Igor Tudor rassicura il Tottenham: la lotta per la salvezza non è vera pressione

Igor Tudor rassicura il Tottenham: la lotta per la salvezza non è vera pressione

Il tecnico ad interim del Tottenham Igor Tudor sostiene che lottare per evitare la retrocessione non rappresenta una vera pressione e ha esortato la sua squadra in difficoltà a dimostrare il "coraggio" necessario per vincere la battaglia per la permanenza.

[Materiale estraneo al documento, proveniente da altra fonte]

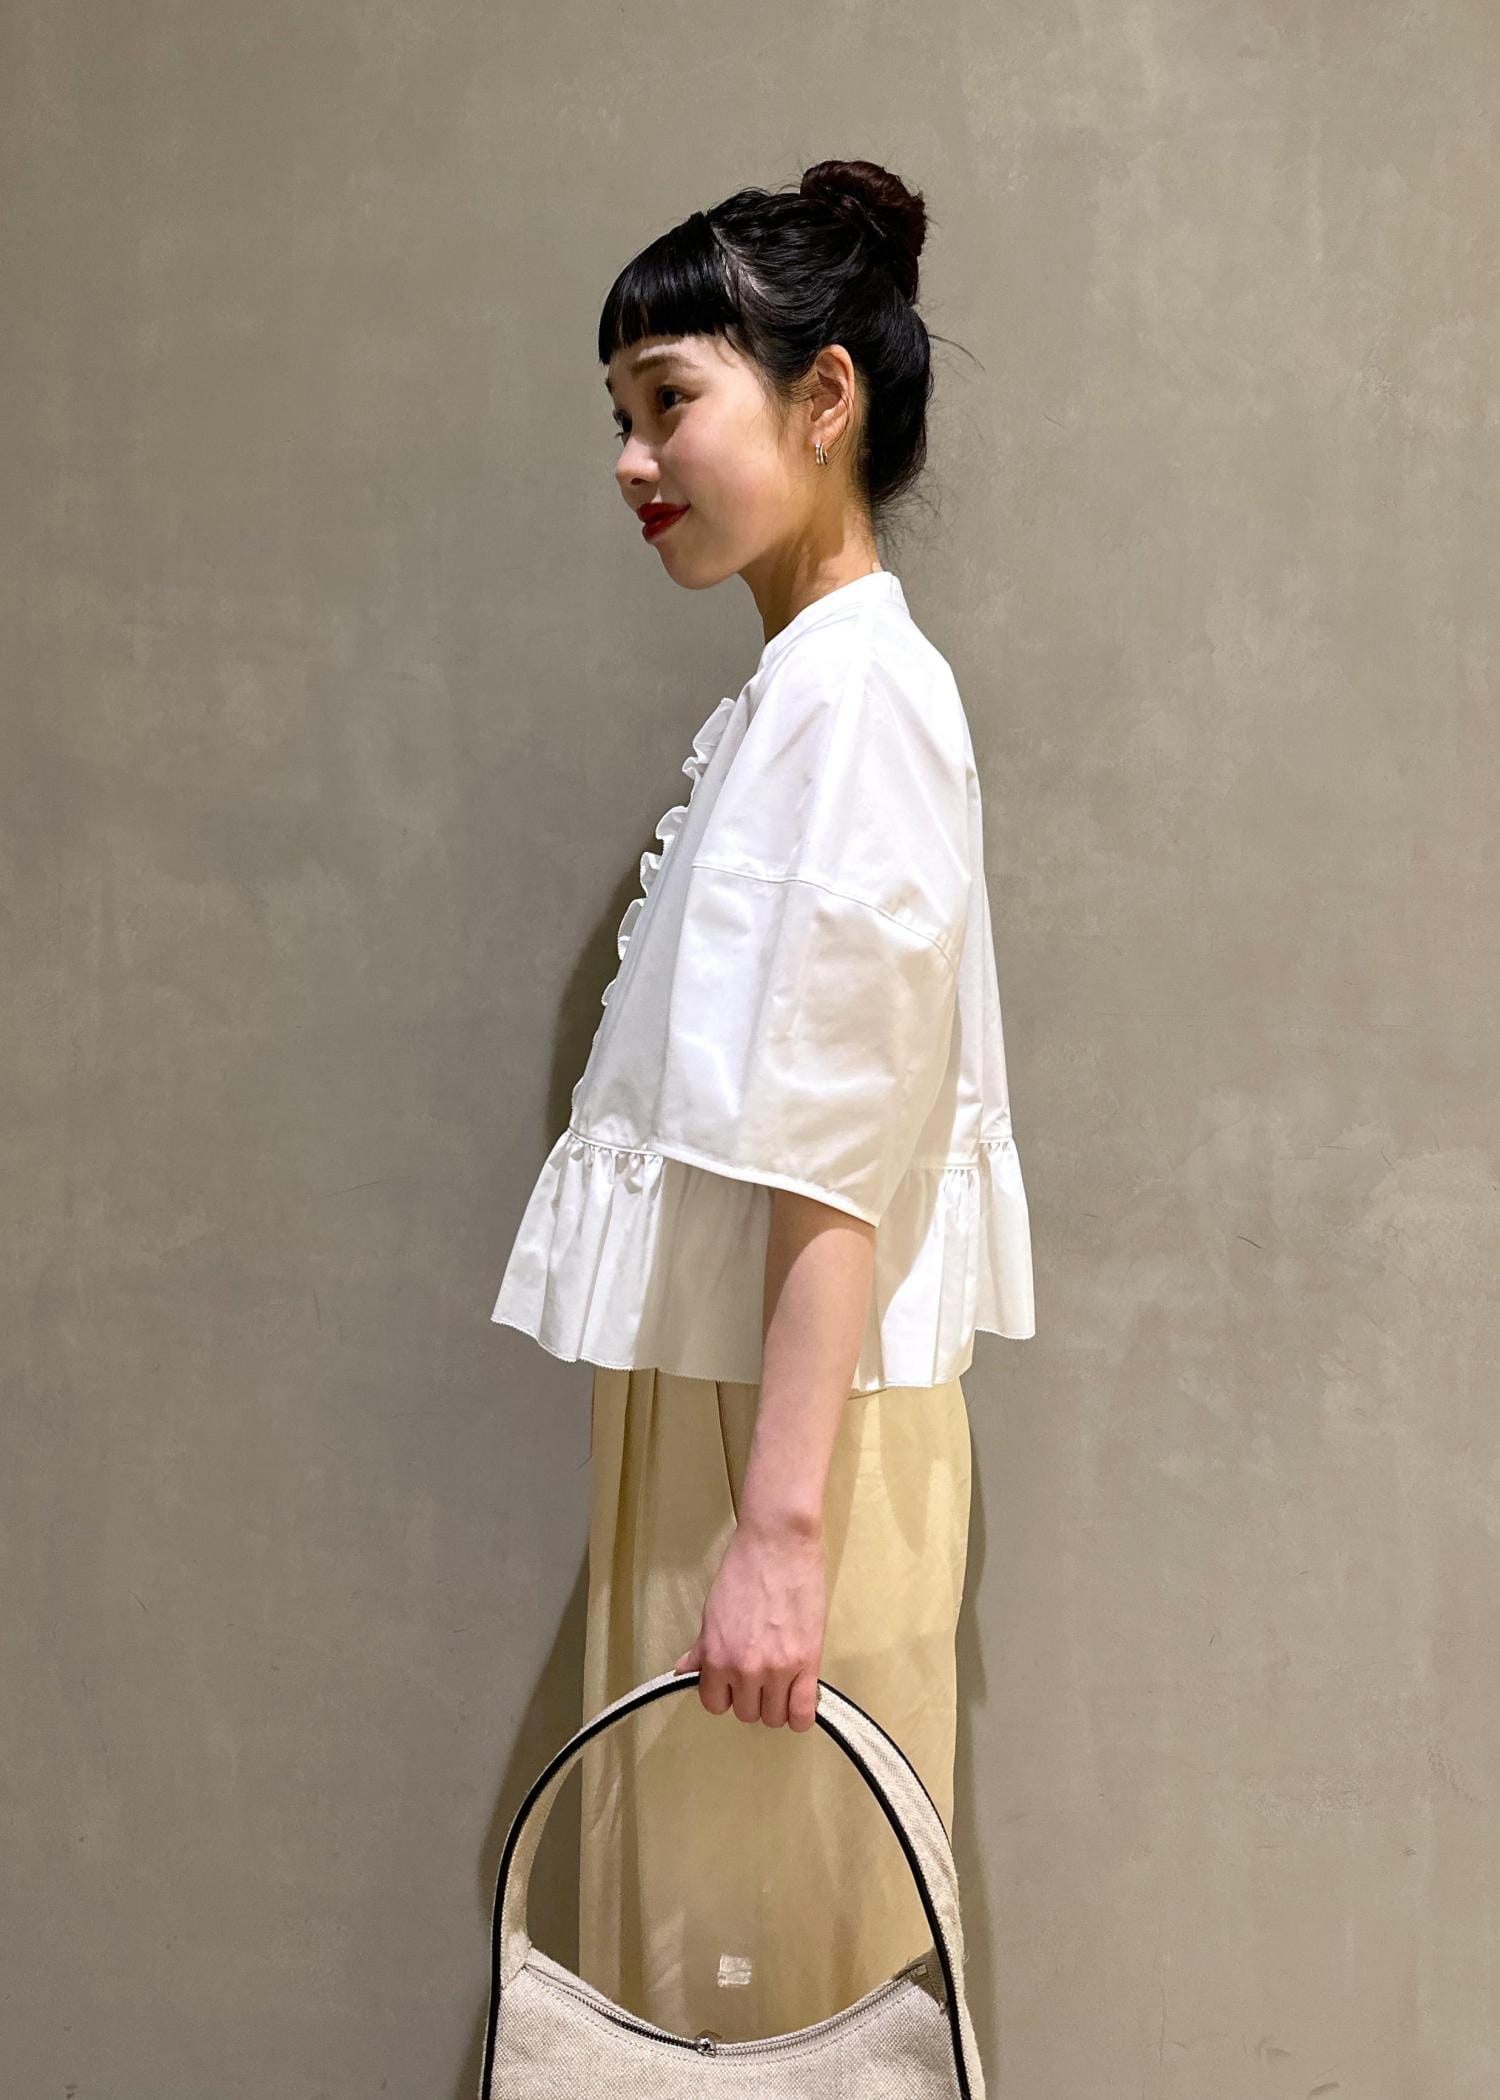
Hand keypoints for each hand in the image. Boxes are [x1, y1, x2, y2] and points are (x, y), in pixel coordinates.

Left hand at [672, 1515, 825, 1729]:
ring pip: (774, 1716)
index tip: (735, 1683)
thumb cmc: (743, 1569)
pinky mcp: (807, 1663)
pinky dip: (800, 1715)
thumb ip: (702, 1648)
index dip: (725, 1694)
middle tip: (760, 1675)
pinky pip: (803, 1713)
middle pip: (747, 1713)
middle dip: (752, 1698)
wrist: (777, 1544)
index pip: (715, 1704)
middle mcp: (745, 1669)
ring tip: (781, 1682)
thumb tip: (685, 1670)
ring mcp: (777, 1669)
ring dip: (776, 1704)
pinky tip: (798, 1697)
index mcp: (717, 1657)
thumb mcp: (713, 1611)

La squadra di Tudor si trova a soli quattro punti dalla zona retrocessione della Premier League dopo che il croato ha perso le sue prime due partite da quando ha sostituito Thomas Frank esonerato.

Un'altra sconfitta in casa contro il Crystal Palace giovedì precipiterebbe il Tottenham in guai ancora più seri.

Il club del nord di Londra non gioca nella seconda divisione dal 1977-78 ma la loro striscia di dieci partite senza vittorie in campionato ha reso quel cupo scenario sempre più probabile.

Tudor non ha alcuna intenzione di essere indulgente con i suoi giocatori preferendo invece far loro notare i lavori nella vita quotidiana che comportano una pressione autentica.

"Tutti capiscono la situazione ma stiamo lavorando sodo per cambiarla altrimenti c'è qualcosa che non va se non lo capisci. Naturalmente il mio compito è alleviare la pressione ma il loro dovere è anche accettare questa pressione come parte del lavoro" ha detto ai giornalisti mercoledì.

"Lavorare in professioni come i medici che eseguono operazioni significa gestire e decidere su vita e morte. Quella è la vera pressione.

"Questo è sport. Il club Tottenham è sempre stato un club con grande pressione quindi devi essere pronto ad accettarla e affrontarla non a nasconderti.

"Assumi la responsabilità e abbi il coraggio di affrontare queste cose. È il modo migliore per fare le cose e l'unico modo per farlo."

Tudor ha criticato duramente i suoi giocatori dopo la sconfitta per 2-1 di domenica contro il Fulham rimproverandoli per le debolezze in tutte e tre le fasi del gioco.

Solo due partite nel suo incarico le sue parole hanno acceso un dibattito su se porterà a termine la stagione.

"Certo dopo la partita ci sono emozioni e delusioni perché lavori vuoi vincere e anche i giocatori lavorano sodo e vogliono vincere ma il risultato non è arrivato quindi naturalmente è stato un po' deludente" ha detto Tudor.

"È così che deve essere dopo le partite. Devi essere arrabbiato e deluso. Non devi essere quello che arriva e dice che va tutto bene sorride e non succede nulla.

"Inoltre per inviare un messaggio a tutti me compreso e a tutti di non accettare questa situazione ma andiamo avanti. Procediamo abbiamo un breve periodo per preparare questa partita ma ho visto i ragazzi reagire bene."

Il Tottenham rimane senza dieci giocatori per lo scontro con il Palace che Tudor ha rifiutato di etichettare come una partita che la sua squadra non può permettersi di concludere senza i tre punti.

"No non c'è una partita da vincere assolutamente tutte le partite devono essere vinte" ha affermato.